**EXERCISE INSTRUCTIONS**
Name every service that the post on language detection changes says the language improvements apply to.

**PAGE**
Language detection changes

Historically, when trying to identify the language of a given blog post, we have only been looking at the post’s raw text, i.e. the post’s body text, stripped from HTML. In general this works very well, given that the body text is “long enough”.

However, we have noticed that some bloggers tend to write very little in the actual blog post. For example, the post’s body text may only consist of a single word and a bunch of images. Even against all odds we still attempted to identify the language for such posts, with varying outcome.

In order to somewhat increase the accuracy of our language identification we have, effectively yesterday, decided to include the post’s title when identifying the language, provided that the title is not the same as the body text. Naturally, if the title is short, or non-existent, this will likely not improve on the situation at all, but in those cases when the title is at least a few words we should expect to see more reliable results.

The language improvements apply to Twingly Search API, Twingly LiveFeed API and our public search.

Market on the Mekong river

Nothing is for free though. We have noticed, since the change, that some Tumblr blogs use a certain title1 and omits body texts. Leaving us with only the title for identification (in our old algorithm these posts would not have been identified at all!2). This has caused an interesting eight-fold increase in identification of Vietnamese posts. We are hoping to be able to address this peculiarity promptly.

**LISTING**

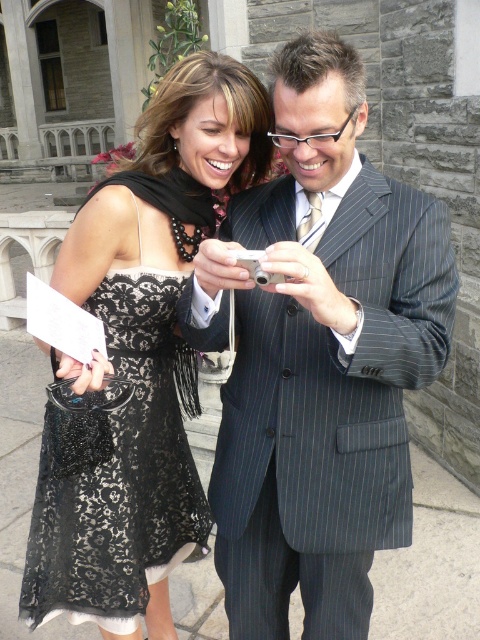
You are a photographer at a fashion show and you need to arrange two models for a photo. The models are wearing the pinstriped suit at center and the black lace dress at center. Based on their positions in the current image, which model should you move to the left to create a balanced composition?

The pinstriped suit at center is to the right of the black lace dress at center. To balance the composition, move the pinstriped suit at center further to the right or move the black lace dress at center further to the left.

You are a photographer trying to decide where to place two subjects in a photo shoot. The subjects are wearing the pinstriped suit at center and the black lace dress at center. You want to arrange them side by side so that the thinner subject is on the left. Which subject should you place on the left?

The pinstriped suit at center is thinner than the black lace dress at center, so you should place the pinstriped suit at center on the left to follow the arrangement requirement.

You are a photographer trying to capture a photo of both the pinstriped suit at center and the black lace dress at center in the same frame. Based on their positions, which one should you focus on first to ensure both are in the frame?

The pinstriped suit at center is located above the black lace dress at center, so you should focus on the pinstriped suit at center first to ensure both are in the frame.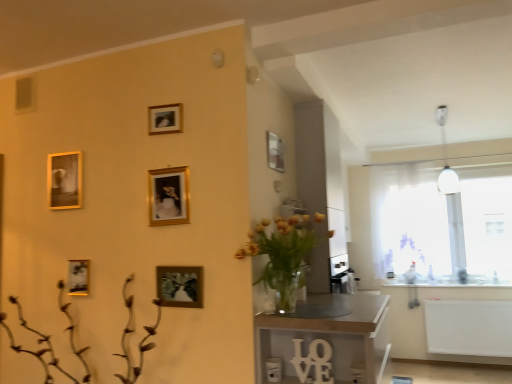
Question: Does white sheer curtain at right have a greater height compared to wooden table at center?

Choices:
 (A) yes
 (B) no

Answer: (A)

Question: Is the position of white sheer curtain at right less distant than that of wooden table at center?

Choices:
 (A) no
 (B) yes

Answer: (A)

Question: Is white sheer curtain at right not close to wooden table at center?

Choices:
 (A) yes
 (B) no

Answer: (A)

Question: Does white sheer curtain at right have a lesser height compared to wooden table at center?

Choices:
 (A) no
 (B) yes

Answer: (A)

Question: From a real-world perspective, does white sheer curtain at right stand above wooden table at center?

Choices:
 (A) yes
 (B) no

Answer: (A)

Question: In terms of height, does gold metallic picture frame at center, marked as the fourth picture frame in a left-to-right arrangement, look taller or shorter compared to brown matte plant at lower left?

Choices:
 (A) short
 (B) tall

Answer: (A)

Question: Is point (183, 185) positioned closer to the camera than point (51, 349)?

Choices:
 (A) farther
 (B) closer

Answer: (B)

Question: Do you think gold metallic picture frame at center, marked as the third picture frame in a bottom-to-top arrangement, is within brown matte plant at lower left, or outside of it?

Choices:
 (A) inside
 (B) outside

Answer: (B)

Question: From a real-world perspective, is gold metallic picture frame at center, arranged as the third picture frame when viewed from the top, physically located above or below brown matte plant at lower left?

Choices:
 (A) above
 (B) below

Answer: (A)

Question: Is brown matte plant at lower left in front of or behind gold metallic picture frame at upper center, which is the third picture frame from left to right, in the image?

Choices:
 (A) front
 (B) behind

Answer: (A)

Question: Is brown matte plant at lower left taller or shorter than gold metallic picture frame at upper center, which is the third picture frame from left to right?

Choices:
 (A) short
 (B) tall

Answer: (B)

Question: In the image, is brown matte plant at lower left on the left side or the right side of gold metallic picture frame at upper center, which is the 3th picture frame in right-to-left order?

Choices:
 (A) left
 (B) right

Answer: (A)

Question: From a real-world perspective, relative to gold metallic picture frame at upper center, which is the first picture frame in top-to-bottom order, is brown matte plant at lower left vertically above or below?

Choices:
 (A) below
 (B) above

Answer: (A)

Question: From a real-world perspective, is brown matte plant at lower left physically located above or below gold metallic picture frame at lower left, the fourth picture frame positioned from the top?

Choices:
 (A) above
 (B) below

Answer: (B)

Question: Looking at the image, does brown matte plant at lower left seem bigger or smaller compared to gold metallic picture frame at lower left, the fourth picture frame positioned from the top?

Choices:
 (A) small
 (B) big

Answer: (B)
* * *
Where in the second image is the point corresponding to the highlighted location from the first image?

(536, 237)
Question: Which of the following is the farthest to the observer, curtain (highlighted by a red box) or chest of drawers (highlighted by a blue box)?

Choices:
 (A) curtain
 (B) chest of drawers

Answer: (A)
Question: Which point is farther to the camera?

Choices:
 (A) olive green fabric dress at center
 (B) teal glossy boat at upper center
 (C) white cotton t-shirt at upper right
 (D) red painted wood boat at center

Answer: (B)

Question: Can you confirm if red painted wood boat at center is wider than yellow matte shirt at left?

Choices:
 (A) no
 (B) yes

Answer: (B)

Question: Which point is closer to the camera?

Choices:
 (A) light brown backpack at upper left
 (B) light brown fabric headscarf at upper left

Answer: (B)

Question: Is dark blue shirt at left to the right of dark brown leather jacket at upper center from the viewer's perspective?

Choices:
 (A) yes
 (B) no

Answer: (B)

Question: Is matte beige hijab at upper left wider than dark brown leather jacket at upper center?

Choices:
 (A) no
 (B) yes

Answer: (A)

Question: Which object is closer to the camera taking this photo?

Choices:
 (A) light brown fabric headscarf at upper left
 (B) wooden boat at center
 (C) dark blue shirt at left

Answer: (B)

**WRITTEN ANSWER**
Twingly Search API, Twingly LiveFeed API, and the public search.